- [Objective]:
Rewrite everything from the line containing "latitude: 42.0583" down to the line containing "latitude: 19.7882", replacing "city" with "town" and changing nothing else. Leave the pictures out of your answer.

** BEGIN Dataset content **

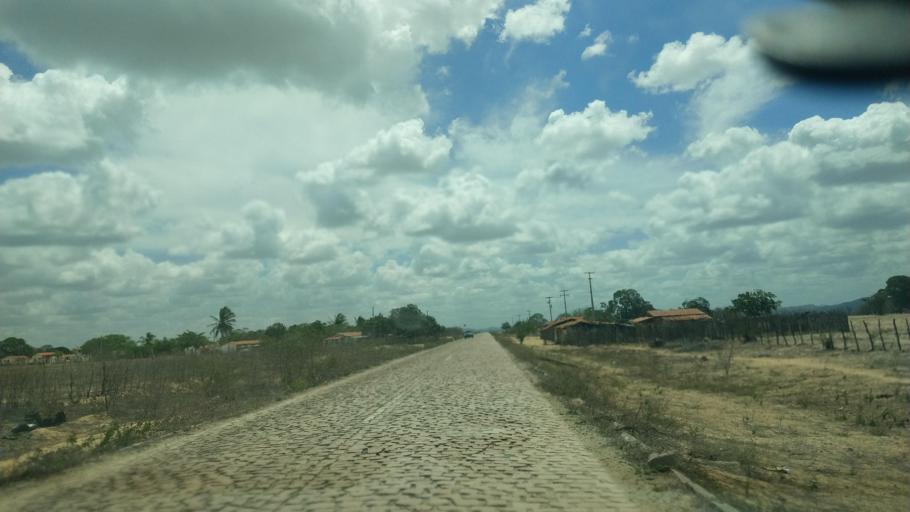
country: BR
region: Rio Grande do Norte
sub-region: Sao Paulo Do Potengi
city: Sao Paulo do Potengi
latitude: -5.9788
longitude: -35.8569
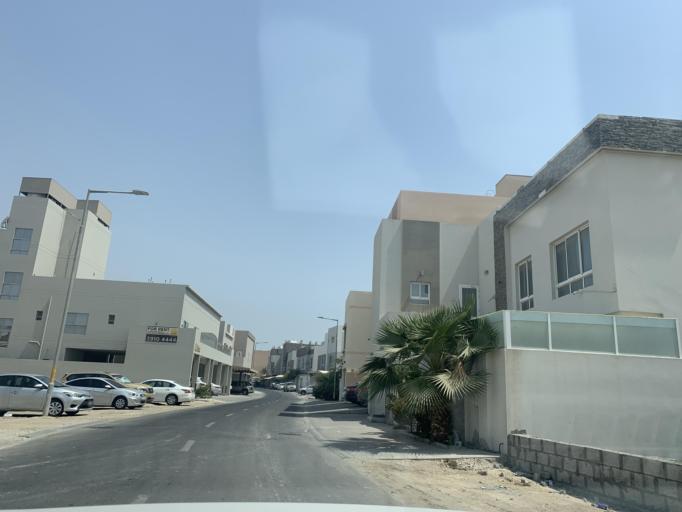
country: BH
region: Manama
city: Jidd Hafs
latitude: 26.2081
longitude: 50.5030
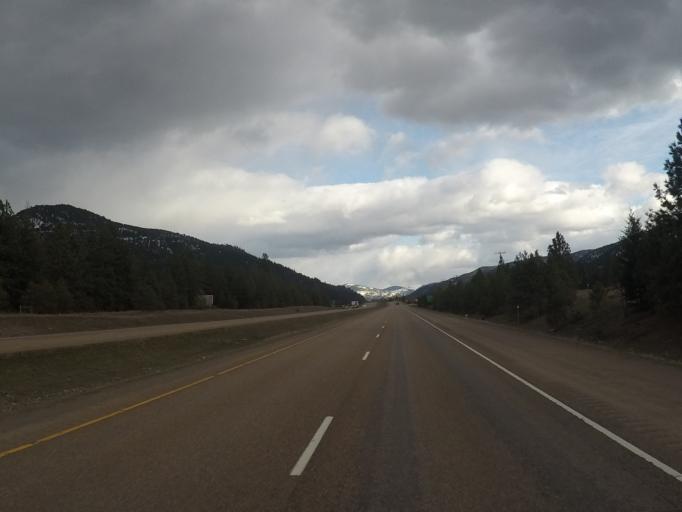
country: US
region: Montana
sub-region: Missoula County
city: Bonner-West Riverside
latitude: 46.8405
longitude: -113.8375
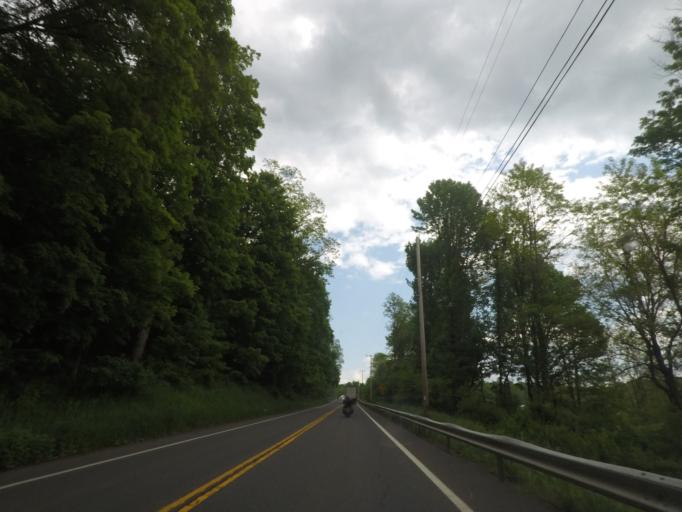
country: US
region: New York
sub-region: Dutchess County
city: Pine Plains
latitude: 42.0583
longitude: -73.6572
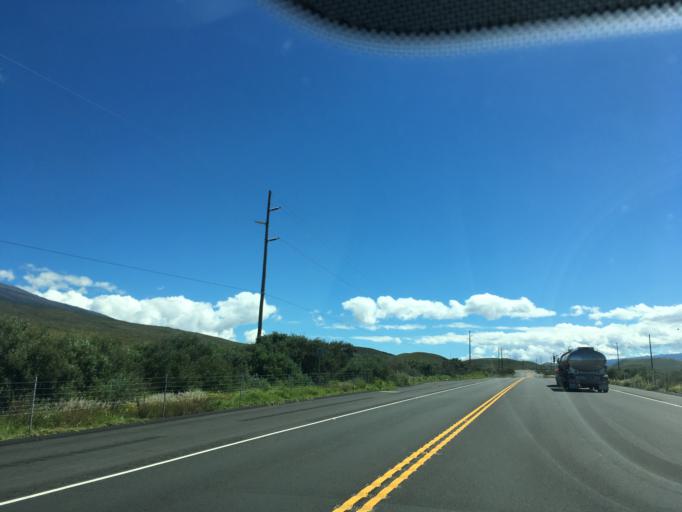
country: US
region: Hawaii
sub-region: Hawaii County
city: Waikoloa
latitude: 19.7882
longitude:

** END Dataset content **
** BEGIN Dataset content **

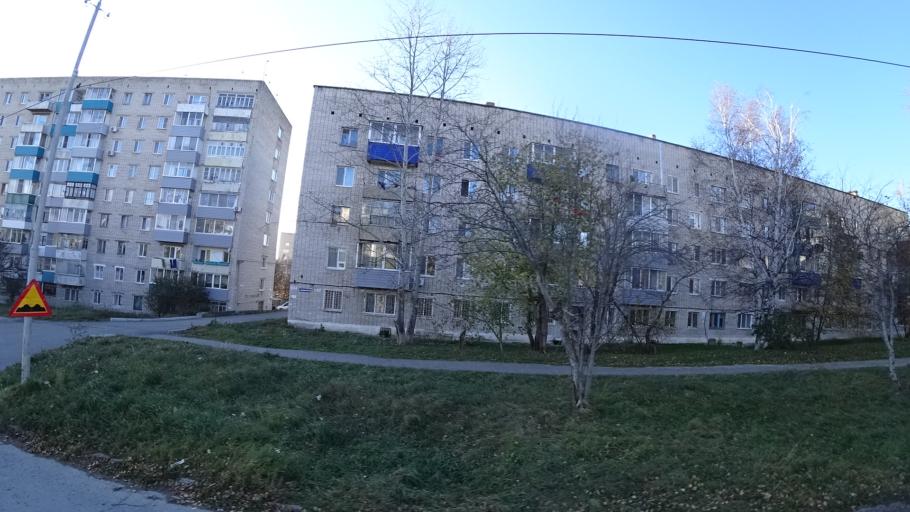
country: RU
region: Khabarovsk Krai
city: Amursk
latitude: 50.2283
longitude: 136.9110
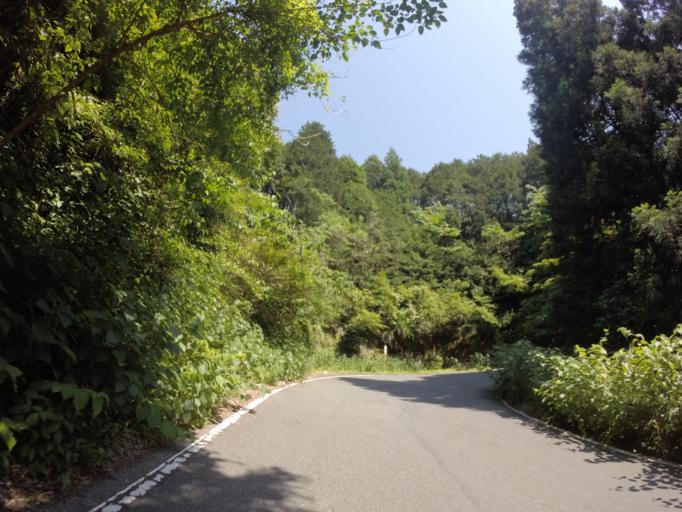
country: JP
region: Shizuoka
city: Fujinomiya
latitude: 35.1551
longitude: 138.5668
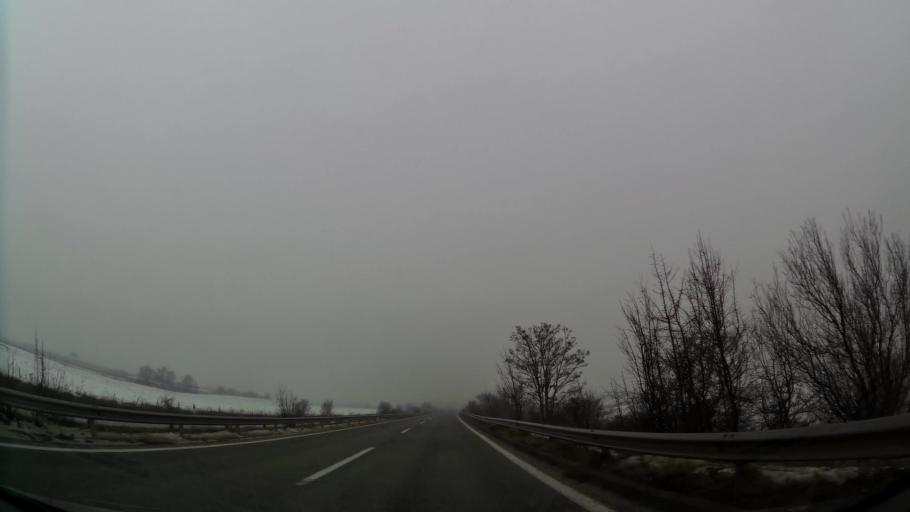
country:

** END Dataset content **
** BEGIN Dataset content **

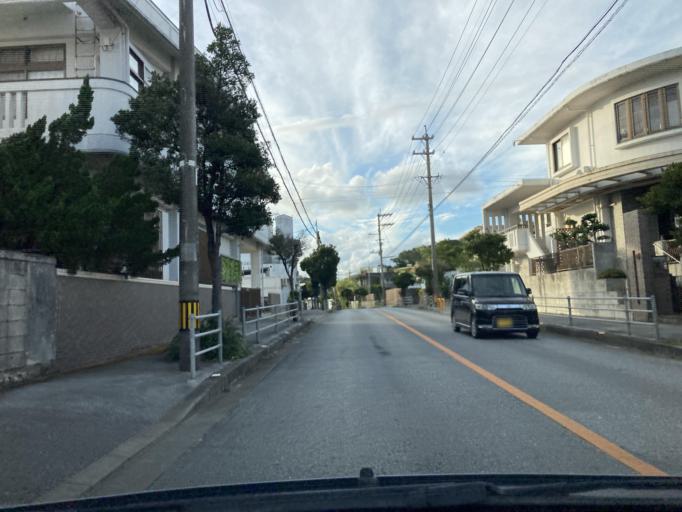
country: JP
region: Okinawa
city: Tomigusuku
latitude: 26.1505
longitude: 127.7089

** END Dataset content **

- [Exercise result]:
latitude: 42.0583
longitude: -73.6572
country: US
region: Hawaii
sub-region: Hawaii County
town: Waikoloa
latitude: 19.7882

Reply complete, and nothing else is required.